Spleen-inspired device to clear blood of sepsis-causing pathogens
Microfluidics experts at Harvard’s Wyss Institute have made another big splash, expanding their reputation for creating useful devices that mimic organ function. Recent research funded by DARPA has yielded an impressively effective portable dialysis-like technology to treat sepsis. The device clears blood of pathogens by adding magnetic beads coated with a human protein that recognizes many bacterial (and some fungal) carbohydrates, which are then removed from the blood (in complexes with pathogens) by magnets that pull them across narrow channels into an adjacent stream of saline.
Sepsis is a major public health challenge; its mortality rate is 30–50% even in leading treatment centers. The first line of treatment is usually intravenous broad-spectrum antibiotics, but these are only effective if the pathogen is susceptible. As antibiotic-resistant strains become more prevalent, the need for alternative therapies is increasingly urgent.

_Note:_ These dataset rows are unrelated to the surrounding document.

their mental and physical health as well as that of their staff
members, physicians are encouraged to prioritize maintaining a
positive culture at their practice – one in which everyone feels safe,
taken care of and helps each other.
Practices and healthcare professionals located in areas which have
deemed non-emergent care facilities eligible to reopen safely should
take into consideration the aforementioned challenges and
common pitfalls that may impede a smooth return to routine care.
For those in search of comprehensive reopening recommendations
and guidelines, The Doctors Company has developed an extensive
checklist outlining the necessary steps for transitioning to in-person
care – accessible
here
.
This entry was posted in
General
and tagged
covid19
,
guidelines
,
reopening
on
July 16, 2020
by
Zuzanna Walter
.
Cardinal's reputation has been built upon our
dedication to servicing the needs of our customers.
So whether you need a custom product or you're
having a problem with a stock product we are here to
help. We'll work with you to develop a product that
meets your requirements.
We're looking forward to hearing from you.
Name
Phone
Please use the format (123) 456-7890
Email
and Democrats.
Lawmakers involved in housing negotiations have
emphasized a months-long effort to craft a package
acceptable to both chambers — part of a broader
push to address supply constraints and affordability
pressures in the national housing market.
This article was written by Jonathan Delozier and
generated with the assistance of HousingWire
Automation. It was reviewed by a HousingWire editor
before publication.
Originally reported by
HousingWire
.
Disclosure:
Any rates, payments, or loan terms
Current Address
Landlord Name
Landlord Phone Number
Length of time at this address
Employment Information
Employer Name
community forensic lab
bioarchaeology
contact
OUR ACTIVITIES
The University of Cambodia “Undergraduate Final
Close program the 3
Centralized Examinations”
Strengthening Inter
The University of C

The Wyss team’s solution seems simple—bind pathogens and filter them out—but the device’s success relies on some smart tweaks. For example, the protein on the beads’ surface (mannose-binding lectin, MBL) was engineered to only bind pathogens; its pro-inflammatory and pro-clotting functions were removed. Further, thoroughly removing the magnetic beads from blood while maintaining a clinically feasible filtration rate requires a precise ratio of flow rates, for which the researchers took inspiration from the spleen. Analysis of filtered blood in initial experiments revealed not-insignificant quantities of magnetic beads remaining, so lead author Joo Kang and colleagues ingeniously added large, uncoated magnetic beads to collect the smaller ones that do not bind pathogens.
The device clears ~90% of live S. aureus and E. coli from septic rats’ blood within 1 h and reduces lethality from >80% to ~10%. Removal of pathogens by this process also improves respiratory rate and partially restores leukocyte levels, suggesting that it would speed patient recovery.
While the MBL-coated beads are effective in clearing some fungi and a large proportion of microbes in complex cecal mixtures, the device likely will not be effective against all sepsis pathogens. For example, MBL does not bind Pseudomonas aeruginosa or Haemophilus influenzae, both of which can cause sepsis. Perhaps additional beads bearing other pathogen-binding proteins such as toll-like receptors (or fragments thereof) could be added to broaden the range of pathogens that could be cleared. Another challenge to the development of this device is the large difference in scale between the rats employed in the study and humans.